WHAT THE EXERCISE ASKS
Copy the listing from the line containing "collectors: R. Kinter" through the end of the listing, swapping "locality" for "site description" and leaving everything else unchanged.

DATA
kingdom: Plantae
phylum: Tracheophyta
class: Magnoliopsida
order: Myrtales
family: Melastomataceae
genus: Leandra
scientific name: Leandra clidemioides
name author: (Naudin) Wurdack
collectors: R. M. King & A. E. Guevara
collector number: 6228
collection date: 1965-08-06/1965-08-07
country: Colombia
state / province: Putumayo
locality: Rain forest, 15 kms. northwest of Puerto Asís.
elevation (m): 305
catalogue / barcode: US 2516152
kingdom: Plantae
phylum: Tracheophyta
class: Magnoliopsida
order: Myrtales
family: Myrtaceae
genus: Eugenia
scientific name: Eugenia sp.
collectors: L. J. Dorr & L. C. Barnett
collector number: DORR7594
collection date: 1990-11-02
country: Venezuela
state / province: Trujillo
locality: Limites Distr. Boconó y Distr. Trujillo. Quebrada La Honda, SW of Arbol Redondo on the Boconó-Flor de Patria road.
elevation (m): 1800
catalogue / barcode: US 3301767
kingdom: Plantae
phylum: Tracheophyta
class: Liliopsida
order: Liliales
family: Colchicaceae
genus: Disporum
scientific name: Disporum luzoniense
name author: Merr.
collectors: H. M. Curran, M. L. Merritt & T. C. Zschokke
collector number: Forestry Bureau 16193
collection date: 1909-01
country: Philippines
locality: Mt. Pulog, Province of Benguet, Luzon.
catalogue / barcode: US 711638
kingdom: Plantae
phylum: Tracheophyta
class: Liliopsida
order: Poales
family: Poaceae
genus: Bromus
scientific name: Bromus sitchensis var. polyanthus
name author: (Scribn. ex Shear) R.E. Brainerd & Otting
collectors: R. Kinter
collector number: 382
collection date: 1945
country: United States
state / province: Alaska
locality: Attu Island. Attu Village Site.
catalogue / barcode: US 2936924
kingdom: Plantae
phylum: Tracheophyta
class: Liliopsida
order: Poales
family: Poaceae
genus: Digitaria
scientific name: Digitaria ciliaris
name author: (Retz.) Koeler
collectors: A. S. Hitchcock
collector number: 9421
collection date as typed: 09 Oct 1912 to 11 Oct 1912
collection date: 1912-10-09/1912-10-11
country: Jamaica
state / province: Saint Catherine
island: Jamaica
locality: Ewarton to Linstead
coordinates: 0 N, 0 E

EXERCISE OUTPUT
collectors: R. Kinter
collector number: 382
collection date: 1945
country: United States
state / province: Alaska
site description: Attu Island. Attu Village Site.
catalogue / barcode: US 2936924
kingdom: Plantae
phylum: Tracheophyta
class: Liliopsida
order: Poales
family: Poaceae
genus: Digitaria
scientific name: Digitaria ciliaris
name author: (Retz.) Koeler
collectors: A. S. Hitchcock
collector number: 9421
collection date as typed: 09 Oct 1912 to 11 Oct 1912
collection date: 1912-10-09/1912-10-11
country: Jamaica
state / province: Saint Catherine
island: Jamaica
site description: Ewarton to Linstead
coordinates: 0 N, 0 E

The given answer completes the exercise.